Shrek 2's remarkable success--$916 million worldwide--practically assured that DreamWorks would turn out a third installment in the heartwarming chronicles of a flatulent ogre and his cadre of fairy tale friends. Critics, however, appreciated Shrek 2--not to mention the original Shrek-- as well as audiences, which makes this tired and uninspired movie so unexpected. Shrek the Third does deliver laughs, but it utterly fails to live up to the quality of its predecessors.

It all starts with the death of Frog-King Harold of Far Far Away (John Cleese), who bequeaths his kingdom to loutish son-in-law Shrek (Mike Meyers). Shrek has no interest in a crown and just wants to get back to his mucky swamp home. His wife, Fiona (Cameron Diaz), wants the same, but under one condition--her biological clock is ticking, and she wants to start popping out baby ogres. Shrek, convinced he'll be a lousy father and maybe even eat his kids--like his father once tried to do to him--is understandably apprehensive.

To escape his responsibilities, Shrek sets out with his trusty companions Donkey (Eddie Murphy) and Puss-in-Boots (Antonio Banderas) to track down the only other heir--a high-school student named Artie Pendragon (Justin Timberlake), whom you might know better as the once and future King Arthur. Except Artie is nothing but the whelp cool kids like Lancelot pick on. That's why the prospect of becoming a king is so appealing to Artie at first, because he can get back at all those who made fun of him, but quickly enough he comes to the realization that he doesn't have what it takes to rule a kingdom and, like Shrek, wants out of his duties.

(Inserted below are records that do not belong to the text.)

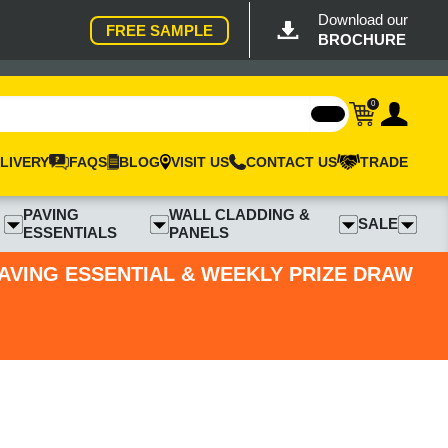
Download our
FREE SAMPLE
BROCHURE
0
LIVERY
FAQS
BLOG
VISIT US
CONTACT US
TRADE
PAVING
WALL CLADDING &
SALE
ESSENTIALS
PANELS
PAVING ESSENTIAL & WEEKLY PRIZE DRAW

If this wasn't story enough, Prince Charming (Rupert Everett) is back and, in Shrek's absence, stages a boring coup d'état backed by an alliance of fairy tale villains. The fairy tale princesses, including Fiona, Snow White, Cinderella, and Sleeping Beauty, turn out to be all that stands in his way. Unfortunately, the princess gimmick is almost entirely lifted from Bill Willingham's award-winning Vertigo comic-book series Fables and doesn't do it nearly as well. That tends to be the problem with all of Shrek the Third. It fails to do anything as well as its influences, including the first two Shreks.